2 novembre, journée des prix Goncourt et Renaudot que je ne m'aviserai pas de commenter n'étant ni une adepte des prix, et surtout, ne connaissant pas tous les auteurs en lice... Ces prix permettent surtout aux auteurs de se faire connaître et de donner envie aux lecteurs de les découvrir, c'est surtout ça l'intérêt!
Disons que je profite de l'événement, parce que Delphine de Vigan faisait partie des prétendants pour le Goncourt, elle n'a eu qu'une voix aujourd'hui, mais elle a écrit Les heures souterraines, et c'est déjà tout ce qu'on pouvait espérer lire de mieux en ce moment au sujet du thème très actuel du harcèlement moral des cadres sur le lieu de travail, celui qui fait croire aux cadres qu'ils sont inutiles et qui ne leur permet d'exister qu'au regard de leurs objectifs. Et quand l'objectif n'est rattaché à rien d'autre qu'à lui-même, quand on ne lui donne pas du sens autre que celui du but ultime, pas facile de l'atteindre, de les atteindre, mais très facile d'être atteint au contraire soi-même par ces objectifs devenus maîtres de tout, et mesures de toutes choses.
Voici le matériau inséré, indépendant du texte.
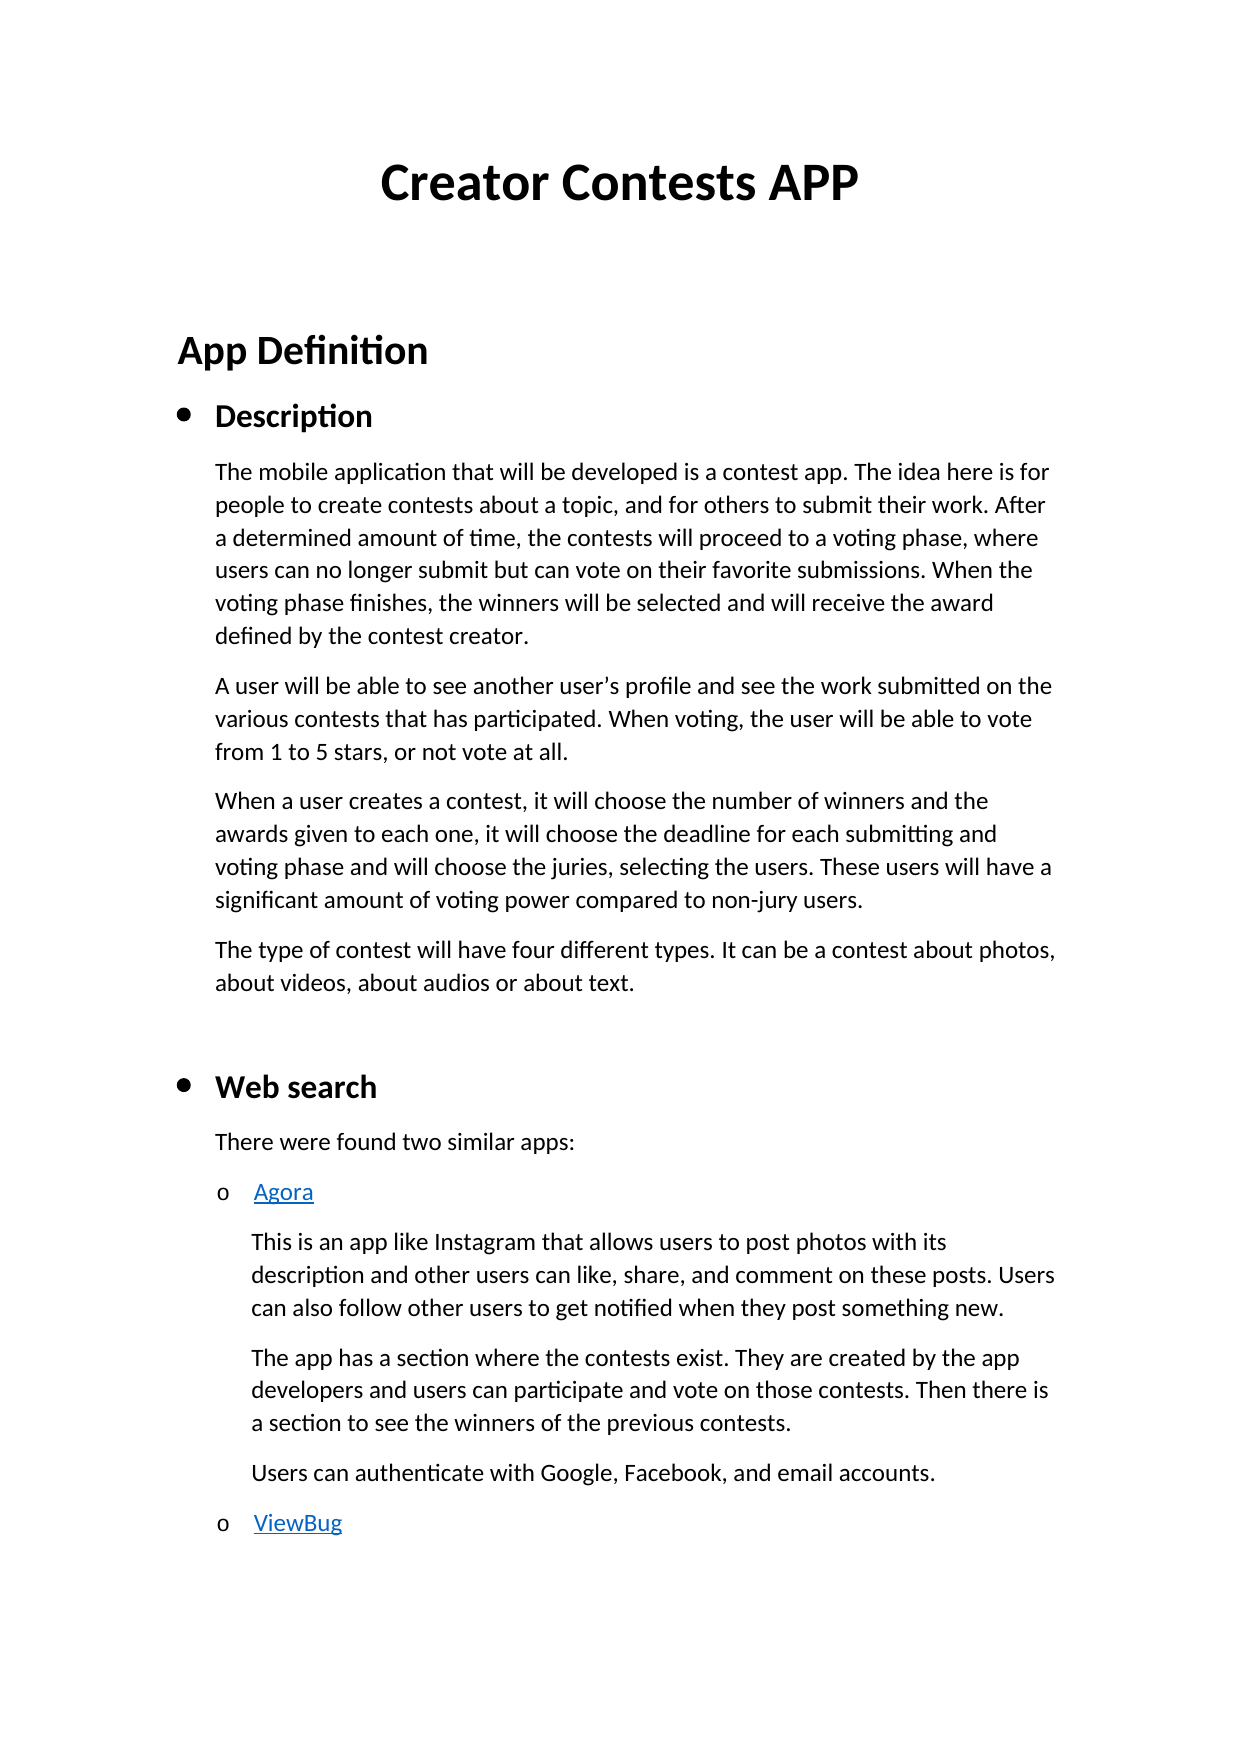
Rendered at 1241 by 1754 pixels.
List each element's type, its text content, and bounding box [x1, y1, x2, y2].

text Creator Contests APP [177, 148, 1063, 214]
text Users can authenticate with Google, Facebook, and email accounts. [251, 1457, 1063, 1488]
text There were found two similar apps: [215, 1126, 1063, 1157]
text A user will be able to see another user’s profile and see the work submitted on the various contests that has participated. When voting, the user will be able to vote from 1 to 5 stars, or not vote at all. [215, 670, 1063, 766]
text This is an app like Instagram that allows users to post photos with its description and other users can like, share, and comment on these posts. Users can also follow other users to get notified when they post something new. [251, 1226, 1063, 1323]
text App Definition [177, 324, 1063, 374]
list Description [177, 395, 1063, 436]
text The type of contest will have four different types. It can be a contest about photos, about videos, about audios or about text. [215, 934, 1063, 997]
list Web search [177, 1066, 1063, 1107]
text When a user creates a contest, it will choose the number of winners and the awards given to each one, it will choose the deadline for each submitting and voting phase and will choose the juries, selecting the users. These users will have a significant amount of voting power compared to non-jury users. [215, 785, 1063, 915]
list Agora [216, 1176, 1063, 1207]
text The app has a section where the contests exist. They are created by the app developers and users can participate and vote on those contests. Then there is a section to see the winners of the previous contests. [251, 1342, 1063, 1438]
list ViewBug [216, 1507, 1063, 1538]
text The mobile application that will be developed is a contest app. The idea here is for people to create contests about a topic, and for others to submit their work. After a determined amount of time, the contests will proceed to a voting phase, where users can no longer submit but can vote on their favorite submissions. When the voting phase finishes, the winners will be selected and will receive the award defined by the contest creator. [215, 456, 1063, 651]
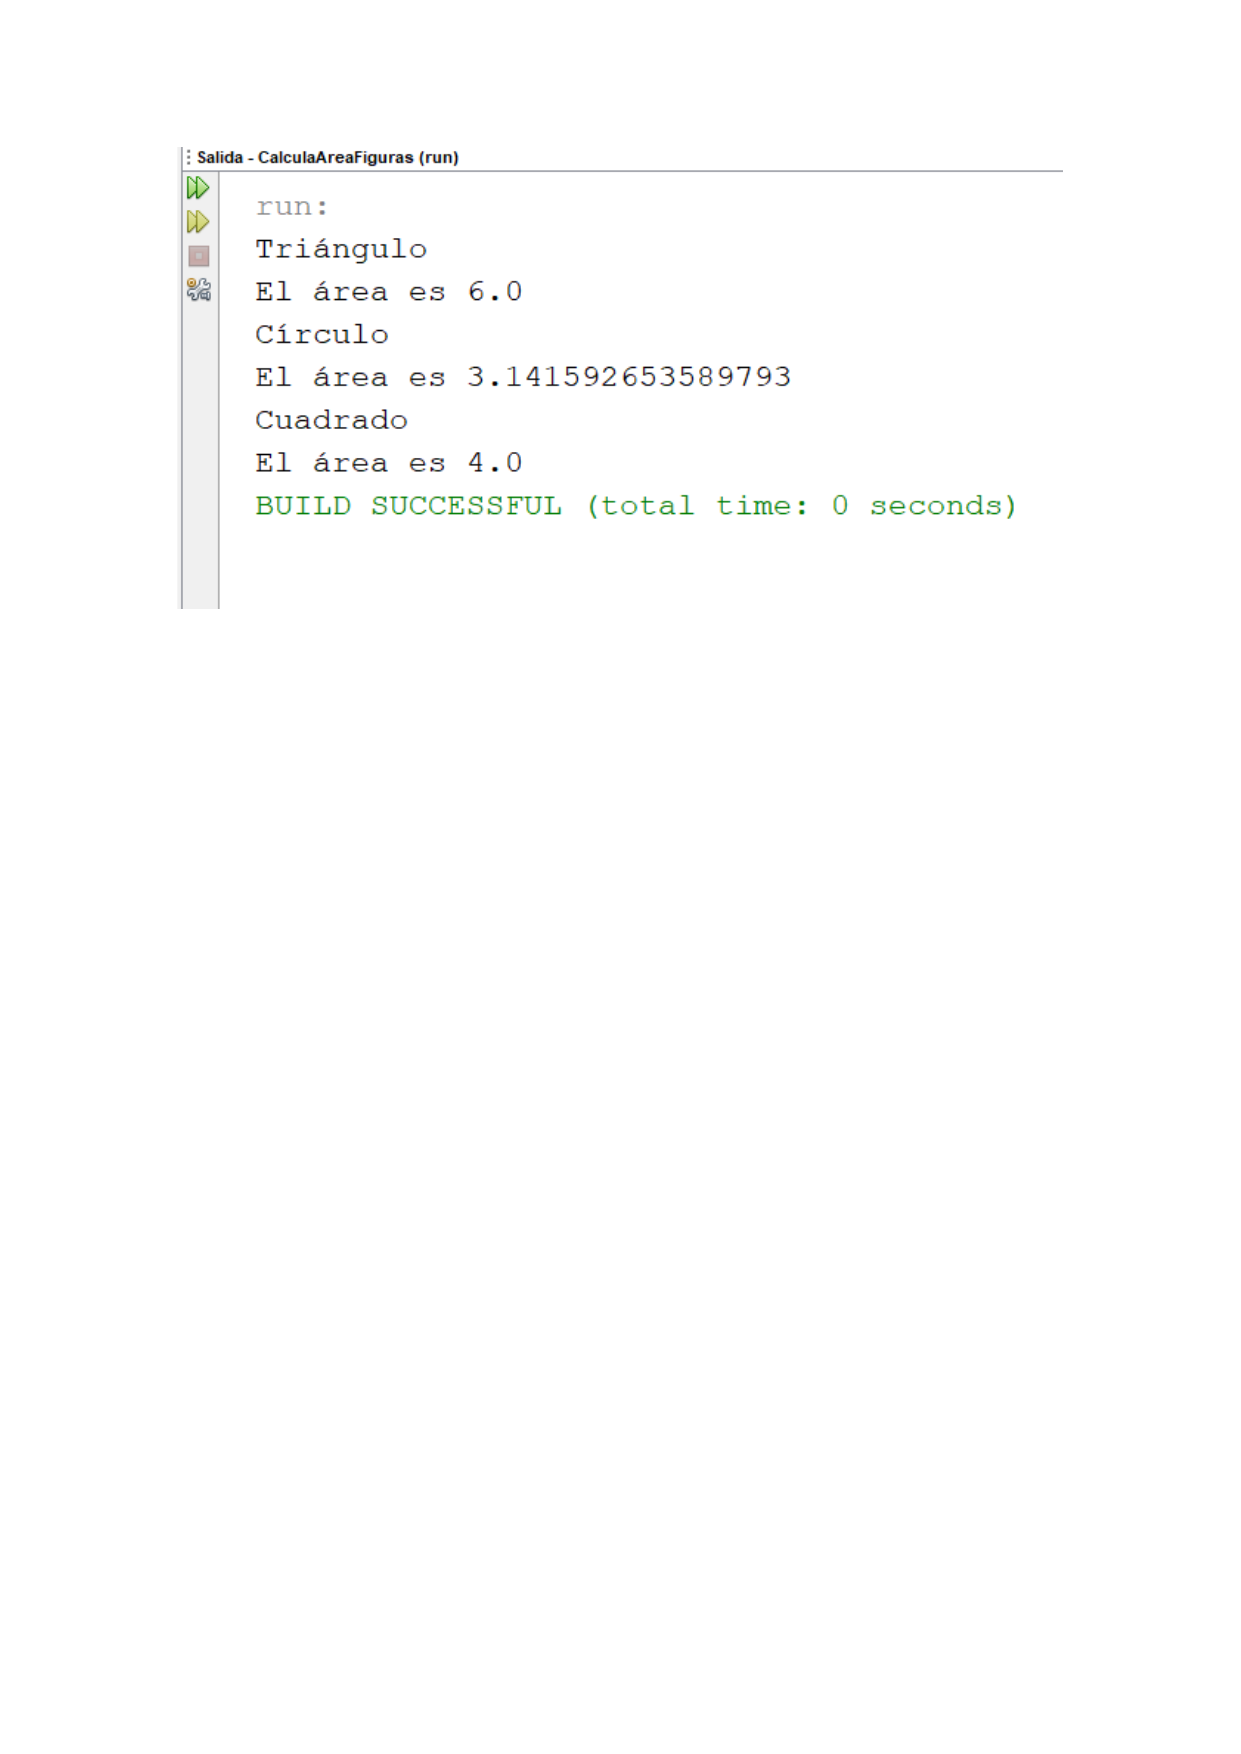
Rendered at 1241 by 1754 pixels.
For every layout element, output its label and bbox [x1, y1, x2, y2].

picture [177, 147, 1063, 609]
La lecture est une des meilleures opportunités d'évasion et de retour sur la personne et son histoire. Delphine de Vigan ne nous montre pas l'échec d'une personne (et même de deux personnages dont les histoires parallèles se conjuguent parfaitement par des mouvement opposés, la course et l'immobilisme), elle nous montre une personne dans son environnement de travail, dans un contexte complexe d'interactions entre des personnes qui ne veulent pas se comprendre, se rencontrer. Aujourd'hui où l'on est surtout identifié par des statuts (travailleur/chômeur, apte à recevoir l'identité nationale/inapte, avec ou sans papier, méritant/non méritants,...), et le futur ne se dessine que par des objectifs (quand ils sont accompagnés, ce ne sont plus seulement des objectifs, c'est une cohésion), il apparait que l'on est soit inclu, soit exclu dans un système donné. Le roman lui, dépasse les systèmes, il décrit et montre les personnes transversalement, avec leur histoire, leurs émotions, leurs ambitions, leur volonté, leurs faiblesses. Ca change du langage SMS ou de celui de Facebook, c'est plus ... existant, c'est un type de partage plus personnel.
Quand on milite pour l'accompagnement individualisé - et personnalisé - des parcours professionnels, à l'intérieur et au-dehors du système entreprise, du système Pôle Emploi et du système scolaire, on milite aussi pour le sens qu'on donne au travail, travail qui a de plus en plus de synonymes approximatifs (boulot, taf,...) dévalorisants, parce qu'on parle de moins en moins des métiers. On cherche un boulot, pas un métier. C'est le boulot qui fait vivre, pas forcément le métier... Les objectifs du boulot sont difficiles à atteindre, stressants... Les objectifs relatifs à un métier sont au contraire les exemples d'une continuité dans la progression... Problème de vocabulaire en entreprise? Les notes de services ne sont pas des romans et n'ont pas ce rôle. Mais elles sont parfois très froides sans les relations humaines. Et les entretiens individuels se transforment quelquefois en audience à la cour, les plans d'action en peine infligée au coupable, on formalise tout tout tout par écrit, non pas pour éclaircir les propos mais pour se couvrir... Malaise.
On fait de plus en plus appel à des coachs, des psys, des médocs, des médecins... On met des pansements sur les plaies, mais on ne fait pas appel à Docteur House pour diagnostiquer l'origine de ces plaies... (il est vrai, je le concède, que c'est Docteur Ross le plus sexy quand il distribue son nespresso, qui d'ailleurs grâce à sa caféine, permet de tenir tête à la fatigue, et d'atteindre plus "facilement" ses objectifs)...
Dans tous les plans Emploi qui se dessinent, l'urgence du "sens" est à prendre en compte absolument. Dans toutes les perspectives de dialogue social, l'individualisation des parcours professionnels par un suivi personnalisé (objectifs avec accompagnement!!!) doit prendre sa place petit à petit, comme dans les plans de reclassement. Utopique? Disons que si dans certaines structures on est loin du compte, il est temps de ne plus traiter les personnes comme des dossiers. Comme dans les romans. Tiens d'ailleurs qu'est-ce que je pourrais bien lire ce soir?